Please reproduce the text of every item below word for word, leaving out the pictures.
--- DATASET Enclosed Below ---
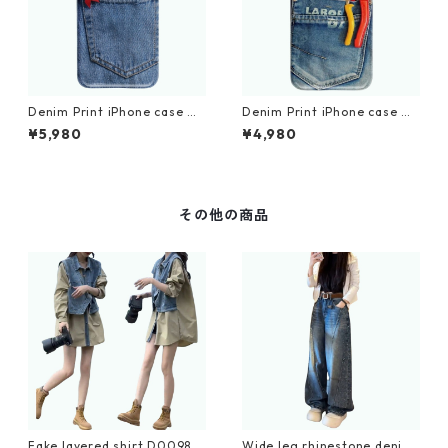
Denim Print iPhone case D
Denim Print iPhone case D
0010
0011
¥5,980
¥4,980
その他の商品
Fake layered shirt D0098
Wide leg rhinestone denim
--- End of Enclosed DATASET ---
SOLUTION
Denim Print iPhone case D
Denim Print iPhone case D
0010
0011
¥5,980
¥4,980
その他の商品
Fake layered shirt D0098
Wide leg rhinestone denim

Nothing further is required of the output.